Thanx a lot guys i got the hp 6516tx and the machine is kick a$$ vista is simply beautiful on this baby


----------



## infra_red_dude (Aug 6, 2007)

^^^ congrats manan... so all set to install mac os x on this??!!


----------



## aryayush (Aug 6, 2007)

_"naah it such crap os... not havin basic like cut...  dragging icon to dock deltes it... application folder get delete n i dunno where it go, u cant even save txt files... what crap  vista is 1000 times better. i no install mac os on my new latpop "_


----------



## iMav (Aug 6, 2007)

not on the lappy ... on the desktop its still there coz im waiting to show thinkdigit how stupid the leopard is  again no cut-paste there too


----------



## aryayush (Aug 6, 2007)

Oh, I'm sure having Tiger installed is completely unrelated to having Leopard. Having a cracked version of Tiger installed on a PC is not going to make it any easier to install a cracked version of Leopard.
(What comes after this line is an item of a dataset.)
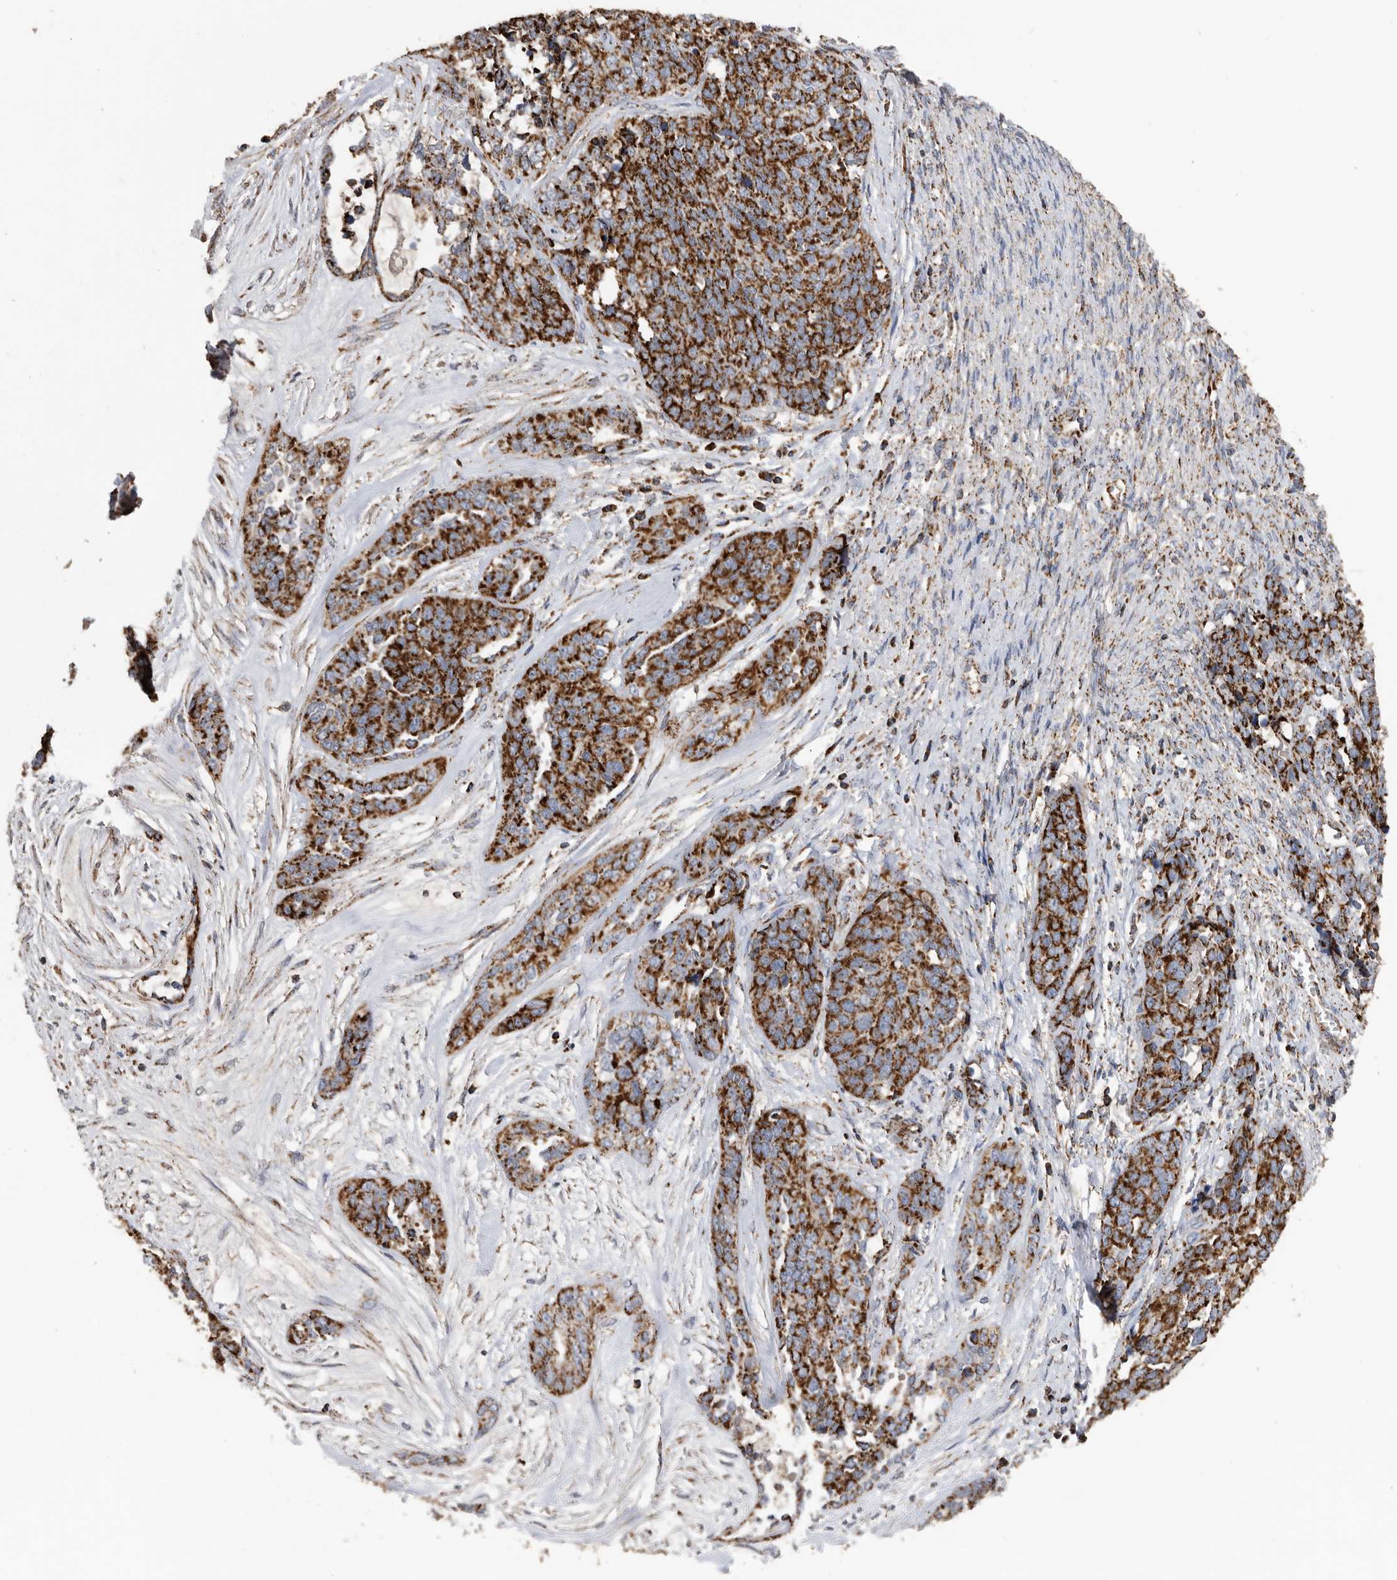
{"staining": {"intensity": "strong", "quantity": ">75%", "location": "cytoplasmic/membranous"}, "tissue": "ovarian cancer", "cell_type": "Tumor cells", "image_type": "cancer", "snomed": [{"axis": "morphology", "description": "Cystadenocarcinoma, serous, NOS"}, {"axis": "topography", "description": "Ovary"}], "caption": "The photomicrograph reveals immunohistochemical staining of serous cystadenocarcinoma (ovarian). There is strong cytoplasmic/membranous positivity is present in about >75% of tumor cells.", "gene": "WFDC1", "patient": {"sex": "female", "age": 44}}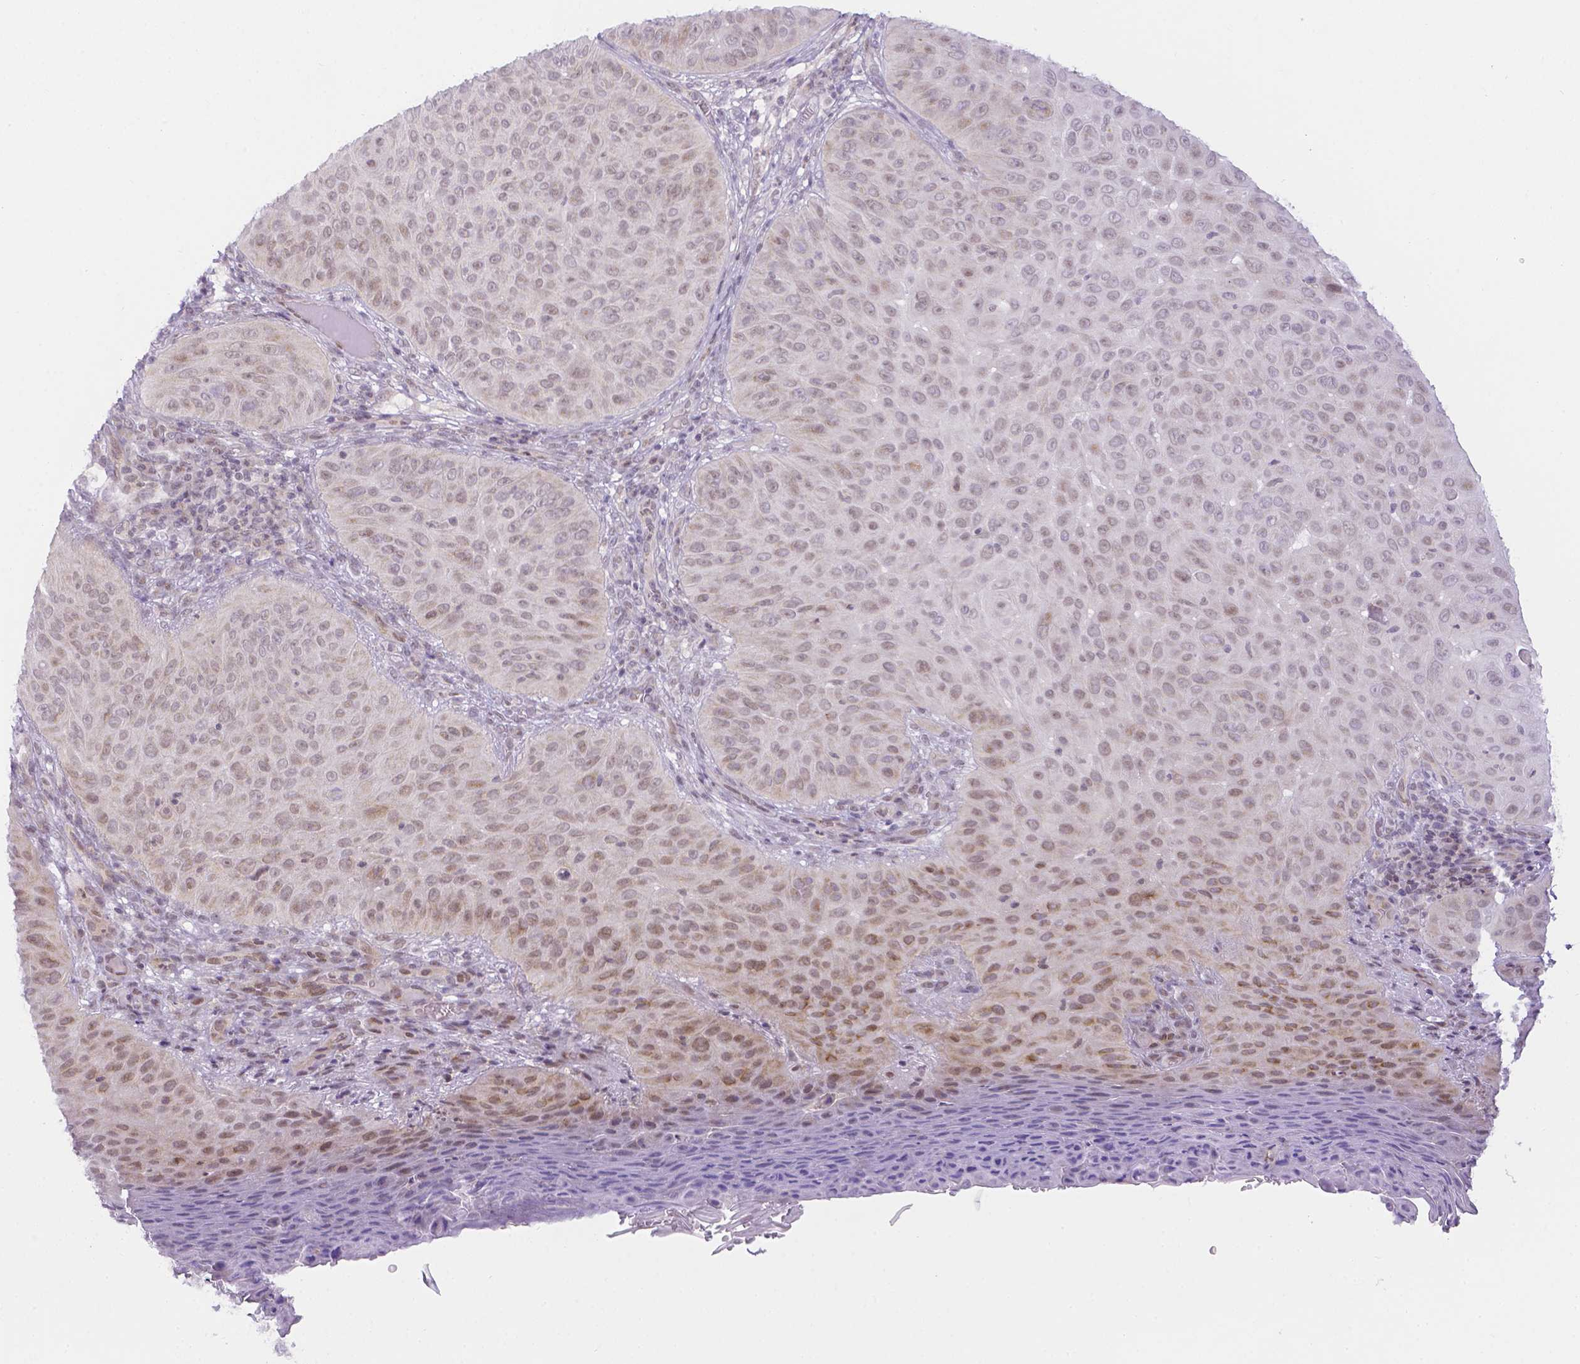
{"staining": {"intensity": "moderate", "quantity": "<25%", "location": "nuclear"}, "tissue": "skin cancer", "cell_type": "Tumor cells", "image_type": "cancer", "snomed": [{"axis": "morphology", "description": "Squamous cell carcinoma, NOS"}, {"axis": "topography", "description": "Skin"}], "caption": "Immunohistochemical staining of skin cancer (squamous cell carcinoma) reveals low levels of moderate nuclear protein expression in approximately <25% of tumor cells. (IHC, brightfield microscopy, high magnification).", "gene": "ZNF280B", "patient": {"sex": "male", "age": 82}}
If you'd really not wanted to use the OS, it would have been long gone from both your computers.


----------



## iMav (Aug 6, 2007)

only reason os x is still there is that i like the "yo" factor and status quotient related to having a mac os running on a pc .... u wont understand coz inidently apple sells its computers by advertising that it can windows, MS doesnt  ...


----------



## aryayush (Aug 7, 2007)

iMav said:
			
		

> only reason os x is still there is that i like the "yo" factor and status quotient related to having a mac os running on a pc


Imagine what that ""yo" factor and status quotient" would be like if it was the real deal!
Thankfully, you'll never know.


----------



## iMav (Aug 7, 2007)

ya but u see that is where sensibility comes into account ... the mac machine would be more of yo factor but less of productive work as far as im concerned but now i have the best of both worlds ...


----------



## gxsaurav (Aug 7, 2007)

aryayush said:
			
		

> _"naah it such crap os... not havin basic like cut...  dragging icon to dock deltes it... application folder get delete n i dunno where it go, u cant even save txt files... what crap  vista is 1000 times better. i no install mac os on my new latpop "_



So, you are admitting again that Mac sux. 



> Having a cracked version of Tiger installed on a PC is not going to make it any easier to install a cracked version of Leopard.



Lolz....& I thought u know how Mac OS X works 



> If you'd really not wanted to use the OS, it would have been long gone from both your computers.



One reason for which even I m using OS X, Just look at the UI, it looks so cool 

Besides, it also shows that unlike what Apple advertises...PCs can run any OS out there


> magine what that ""yo" factor and status quotient" would be like if it was the real deal!
> Thankfully, you'll never know.



Since you don't know how to run Mac OS X on a PC & how good it runs on my hardware, u have nothing to compare to. Boy, the Mac OS X we are using is the real thing, the one u r using. Just that I got it on my dirt cheap 4 years old computer for which u had to pay Rs 1.5lakh


----------